**** Records supplied ****

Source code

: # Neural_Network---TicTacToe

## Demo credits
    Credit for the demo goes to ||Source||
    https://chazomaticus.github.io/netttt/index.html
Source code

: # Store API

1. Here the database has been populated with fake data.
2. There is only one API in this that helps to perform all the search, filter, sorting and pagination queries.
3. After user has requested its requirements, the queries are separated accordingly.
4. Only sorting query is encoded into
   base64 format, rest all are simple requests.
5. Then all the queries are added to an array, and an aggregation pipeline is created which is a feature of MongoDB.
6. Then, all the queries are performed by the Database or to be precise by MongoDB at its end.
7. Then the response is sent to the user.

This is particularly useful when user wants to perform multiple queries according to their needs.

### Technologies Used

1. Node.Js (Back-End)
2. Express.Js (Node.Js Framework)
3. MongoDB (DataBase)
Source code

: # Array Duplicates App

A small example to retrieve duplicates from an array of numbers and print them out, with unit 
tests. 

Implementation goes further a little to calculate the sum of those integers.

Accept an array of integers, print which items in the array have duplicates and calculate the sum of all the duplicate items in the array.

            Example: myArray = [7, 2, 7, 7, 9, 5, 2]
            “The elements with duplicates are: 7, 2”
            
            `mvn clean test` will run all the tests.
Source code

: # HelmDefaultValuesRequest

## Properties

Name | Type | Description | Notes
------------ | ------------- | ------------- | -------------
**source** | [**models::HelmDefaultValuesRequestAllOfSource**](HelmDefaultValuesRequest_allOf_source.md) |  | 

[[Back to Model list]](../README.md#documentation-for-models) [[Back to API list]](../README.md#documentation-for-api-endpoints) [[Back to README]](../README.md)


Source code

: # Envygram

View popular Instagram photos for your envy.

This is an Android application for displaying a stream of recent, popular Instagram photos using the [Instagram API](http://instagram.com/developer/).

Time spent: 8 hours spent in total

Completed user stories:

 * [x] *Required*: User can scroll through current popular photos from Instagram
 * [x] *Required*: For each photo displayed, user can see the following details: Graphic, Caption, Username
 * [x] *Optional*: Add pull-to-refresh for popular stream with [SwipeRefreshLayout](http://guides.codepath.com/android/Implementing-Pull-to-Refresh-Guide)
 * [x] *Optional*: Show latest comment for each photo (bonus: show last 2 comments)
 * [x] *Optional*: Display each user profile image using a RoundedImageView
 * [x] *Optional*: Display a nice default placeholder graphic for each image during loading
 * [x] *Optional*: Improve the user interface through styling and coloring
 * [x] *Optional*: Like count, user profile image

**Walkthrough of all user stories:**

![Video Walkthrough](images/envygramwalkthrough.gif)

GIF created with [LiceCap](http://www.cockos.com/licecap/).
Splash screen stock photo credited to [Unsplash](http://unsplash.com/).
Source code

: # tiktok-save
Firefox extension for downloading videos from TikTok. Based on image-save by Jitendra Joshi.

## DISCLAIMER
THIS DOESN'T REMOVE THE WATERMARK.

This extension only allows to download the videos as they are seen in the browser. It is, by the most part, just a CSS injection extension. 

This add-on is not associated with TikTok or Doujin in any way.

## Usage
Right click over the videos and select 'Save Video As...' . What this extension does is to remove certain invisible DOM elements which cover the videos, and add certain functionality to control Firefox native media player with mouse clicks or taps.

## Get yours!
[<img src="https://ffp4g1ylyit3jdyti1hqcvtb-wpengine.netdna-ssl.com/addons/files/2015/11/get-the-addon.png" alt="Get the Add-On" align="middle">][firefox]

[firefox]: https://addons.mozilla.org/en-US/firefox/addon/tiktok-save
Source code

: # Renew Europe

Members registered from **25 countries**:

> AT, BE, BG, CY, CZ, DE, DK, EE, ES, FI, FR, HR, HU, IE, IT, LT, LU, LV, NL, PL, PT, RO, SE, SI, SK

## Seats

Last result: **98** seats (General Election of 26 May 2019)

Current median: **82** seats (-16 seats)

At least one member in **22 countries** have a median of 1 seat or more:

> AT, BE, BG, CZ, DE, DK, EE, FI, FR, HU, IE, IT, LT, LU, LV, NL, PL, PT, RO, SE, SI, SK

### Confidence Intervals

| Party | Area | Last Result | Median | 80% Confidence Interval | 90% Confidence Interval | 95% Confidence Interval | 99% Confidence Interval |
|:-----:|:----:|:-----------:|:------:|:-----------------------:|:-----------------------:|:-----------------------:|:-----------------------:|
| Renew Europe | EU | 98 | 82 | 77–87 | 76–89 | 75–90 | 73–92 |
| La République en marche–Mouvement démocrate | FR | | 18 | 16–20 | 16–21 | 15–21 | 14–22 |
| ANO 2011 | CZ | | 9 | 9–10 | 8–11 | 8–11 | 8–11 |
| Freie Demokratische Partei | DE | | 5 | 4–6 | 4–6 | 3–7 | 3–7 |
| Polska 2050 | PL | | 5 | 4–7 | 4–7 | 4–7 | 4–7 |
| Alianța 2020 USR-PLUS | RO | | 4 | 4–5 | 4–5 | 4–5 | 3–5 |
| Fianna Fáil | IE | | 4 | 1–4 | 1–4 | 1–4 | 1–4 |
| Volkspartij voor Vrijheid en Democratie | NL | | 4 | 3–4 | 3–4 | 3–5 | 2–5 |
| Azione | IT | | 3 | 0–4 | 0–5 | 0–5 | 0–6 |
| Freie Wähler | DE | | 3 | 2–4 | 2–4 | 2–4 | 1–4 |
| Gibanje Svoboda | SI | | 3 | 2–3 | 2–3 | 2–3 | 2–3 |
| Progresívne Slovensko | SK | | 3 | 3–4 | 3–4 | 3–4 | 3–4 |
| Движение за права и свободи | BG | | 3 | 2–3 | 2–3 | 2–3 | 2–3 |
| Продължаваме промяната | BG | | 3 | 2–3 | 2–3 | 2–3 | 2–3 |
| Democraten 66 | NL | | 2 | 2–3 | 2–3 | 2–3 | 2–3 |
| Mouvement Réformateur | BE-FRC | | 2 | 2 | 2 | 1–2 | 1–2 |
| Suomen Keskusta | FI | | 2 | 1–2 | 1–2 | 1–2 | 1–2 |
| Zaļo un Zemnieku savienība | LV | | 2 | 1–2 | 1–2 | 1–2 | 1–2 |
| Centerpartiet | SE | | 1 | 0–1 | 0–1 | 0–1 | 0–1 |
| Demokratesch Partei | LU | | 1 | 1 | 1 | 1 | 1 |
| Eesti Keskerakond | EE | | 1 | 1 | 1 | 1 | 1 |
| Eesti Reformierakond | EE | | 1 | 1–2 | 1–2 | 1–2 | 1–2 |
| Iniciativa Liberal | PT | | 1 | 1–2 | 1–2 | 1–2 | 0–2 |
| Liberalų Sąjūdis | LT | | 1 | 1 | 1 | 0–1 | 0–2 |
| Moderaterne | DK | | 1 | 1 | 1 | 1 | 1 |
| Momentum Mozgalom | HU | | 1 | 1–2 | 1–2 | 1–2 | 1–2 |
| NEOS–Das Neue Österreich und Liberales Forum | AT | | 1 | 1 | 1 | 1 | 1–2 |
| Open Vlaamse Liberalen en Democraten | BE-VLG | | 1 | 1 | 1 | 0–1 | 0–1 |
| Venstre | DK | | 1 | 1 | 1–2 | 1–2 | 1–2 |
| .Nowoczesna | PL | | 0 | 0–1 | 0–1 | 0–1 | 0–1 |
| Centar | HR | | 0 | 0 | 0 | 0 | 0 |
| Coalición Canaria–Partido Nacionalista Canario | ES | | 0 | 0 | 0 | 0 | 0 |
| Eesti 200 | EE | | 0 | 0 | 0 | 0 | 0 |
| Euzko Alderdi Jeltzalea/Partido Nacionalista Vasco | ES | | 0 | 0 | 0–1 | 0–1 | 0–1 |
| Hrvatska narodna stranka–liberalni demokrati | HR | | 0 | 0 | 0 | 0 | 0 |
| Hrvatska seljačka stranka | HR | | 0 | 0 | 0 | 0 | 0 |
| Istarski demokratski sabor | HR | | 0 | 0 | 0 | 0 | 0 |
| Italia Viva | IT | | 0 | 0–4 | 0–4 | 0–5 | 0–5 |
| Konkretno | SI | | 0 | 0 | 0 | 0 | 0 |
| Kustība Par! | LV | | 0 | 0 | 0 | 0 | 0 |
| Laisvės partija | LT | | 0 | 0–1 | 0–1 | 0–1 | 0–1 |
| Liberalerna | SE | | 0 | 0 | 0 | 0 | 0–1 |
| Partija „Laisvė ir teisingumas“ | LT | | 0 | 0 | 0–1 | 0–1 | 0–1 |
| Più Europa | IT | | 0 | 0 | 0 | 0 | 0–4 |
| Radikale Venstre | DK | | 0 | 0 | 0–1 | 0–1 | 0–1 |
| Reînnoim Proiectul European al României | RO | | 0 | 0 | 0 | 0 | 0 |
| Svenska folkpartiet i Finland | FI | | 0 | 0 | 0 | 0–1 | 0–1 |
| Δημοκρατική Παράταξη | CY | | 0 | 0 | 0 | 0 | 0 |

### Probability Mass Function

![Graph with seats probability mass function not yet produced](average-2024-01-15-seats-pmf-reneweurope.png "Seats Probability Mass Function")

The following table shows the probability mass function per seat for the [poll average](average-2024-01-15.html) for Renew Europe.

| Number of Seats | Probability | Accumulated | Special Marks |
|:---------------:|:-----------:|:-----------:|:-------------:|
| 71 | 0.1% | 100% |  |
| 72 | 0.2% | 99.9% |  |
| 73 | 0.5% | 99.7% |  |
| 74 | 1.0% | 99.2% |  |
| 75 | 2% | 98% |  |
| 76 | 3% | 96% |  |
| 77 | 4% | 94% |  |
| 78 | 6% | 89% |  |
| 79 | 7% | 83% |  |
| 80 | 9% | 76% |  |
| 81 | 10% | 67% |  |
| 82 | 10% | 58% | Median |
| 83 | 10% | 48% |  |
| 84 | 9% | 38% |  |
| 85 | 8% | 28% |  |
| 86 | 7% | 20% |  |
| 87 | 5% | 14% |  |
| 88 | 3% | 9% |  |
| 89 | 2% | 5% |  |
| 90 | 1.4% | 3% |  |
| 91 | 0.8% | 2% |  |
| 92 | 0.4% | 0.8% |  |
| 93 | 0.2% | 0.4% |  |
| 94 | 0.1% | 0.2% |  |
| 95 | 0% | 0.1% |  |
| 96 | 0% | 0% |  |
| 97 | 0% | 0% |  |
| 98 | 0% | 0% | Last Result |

****

* [Required work]:
Look above for the line holding "Name | Type | Description | Notes" and the line holding "photos from Instagram". Retype both, and every line between them, word for word and nothing else.

* [Task answer]:
Name | Type | Description | Notes
------------ | ------------- | ------------- | -------------
**source** | [**models::HelmDefaultValuesRequestAllOfSource**](HelmDefaultValuesRequest_allOf_source.md) |  | 

[[Back to Model list]](../README.md#documentation-for-models) [[Back to API list]](../README.md#documentation-for-api-endpoints) [[Back to README]](../README.md)


Source code

: # Envygram

View popular Instagram photos for your envy.

This is an Android application for displaying a stream of recent, popular Instagram photos using the [Instagram API](http://instagram.com/developer/).

Time spent: 8 hours spent in total

Completed user stories:

 * [x] *Required*: User can scroll through current popular photos from Instagram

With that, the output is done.